4 - server cannot split a record across multiple w-blocks when storing on disk…hence max record size (record + overhead) is limited to w-b size.

5 - there is record overhead which adds bytes and then records are written at 16 byte boundaries on disk.

1 - not sure I understand what you mean by same block.

3 - In my case, there is another condition i.e. if the incoming record doesn’t fit, then it gets flushed. For eg., Client writes - 32k + 100Bytes Server write block size - 64k - Fills the block with data of size 32k+100Bytes - New data arrives with another 32k + 100Bytes - current block’s remaining size is <32k, it cannot fill and puts it in write-q for flushing. The block lost about 31k. - Server repeats above for every client write of 32k + 100Bytes. Please check the code snippet below. Every client write of 32k+100Bytes is landing below as I instrumented the code -

ssd_buffer_bins() {
       ........
       ........
       // Check if there's enough space in current buffer - if not, enqueue it to
       // be flushed to device, and grab a new buffer.
       if (write_sz > ssd->write_block_size - swb->pos) {
               // Enqueue the buffer, to be flushed to device.
              cf_queue_push(ssd->swb_write_q, &swb);
              cur_swb->n_wblocks_written++;
       .....
 }

1 - see the slide i posted - thats where you are flushing the same w-b multiple times - in that example I have a 48byte record and 128KB write block - same block gets flushed multiple times before its full because write rate is very slow - takes multiple seconds to fill it.

2 - note it goes to max-write-cache only on final flush - so max-write-cache is sitting empty (in that specific example) for a few seconds - time to flush a w-b to disk is of the order of hundreds of microseconds - worst milliseconds - blocks piling up in max-write-cache gives queue-too-deep error - so you can’t be on one hand flushing same block multiple times due to slow write rate (not going thru max write cache) and also have max-write-cache full - max-write-cache will always be flushed and zero in that case. Max-write-cache becomes useful when you have a temporary stupendously high write rate (burst load) when disk write rate can’t keep up. max-write-cache takes care of burst write load for a normally tuned/designed system.
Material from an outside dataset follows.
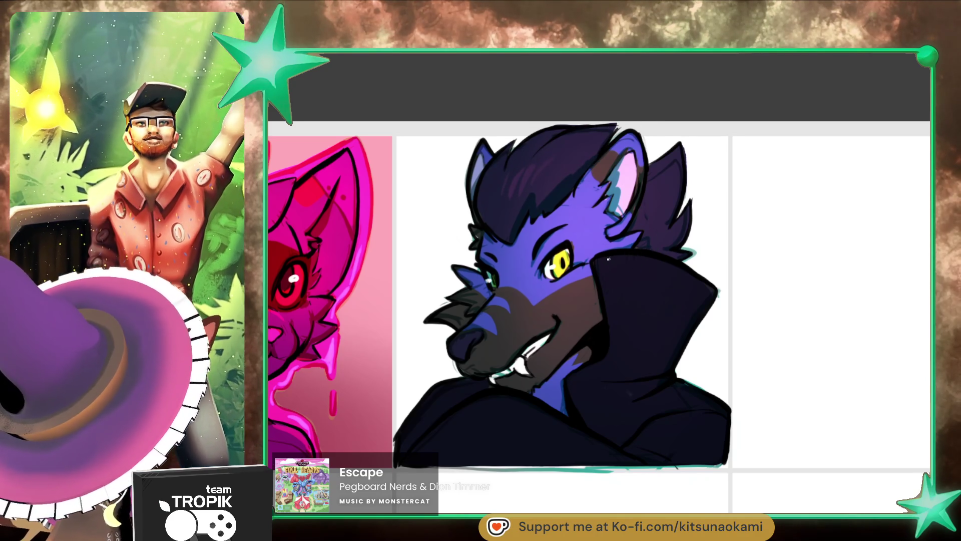
{"action": "left_click", "coordinate": [581, 237], "text": "ctrl"}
3 - writing 32.1KB records in 64KB w-b - thats a unique situation which will cause each write-block to be flushed once, and contain exactly one record - i.e ~50% usage of disk capacity. Your only option there is to select a larger w-b size - max is 8MB. With 128KB, you will fit 3 records per block, → 75% usage of storage capacity, 1MB w-b size ==> 31 / 32 usage … better. No other way around that unless you can reduce your record size to just under 32KB with overhead. Refer to Linux Capacity Planning to see how record size = data + overhead can be calculated. BTW, 64KB w-b size works but not recommended for SSDs. SSDs perform best at 128KB. Likewise, you can set w-b size to 8MB (max) but not the best performing spot for SSDs. (Most) SSD performance peaks at 128KB typically and then falls off on either side in terms of write throughput, steeper <128KB, gentler >128KB. ACT testing reveals actual performance comparison for different w-b sizes for a particular SSD drive.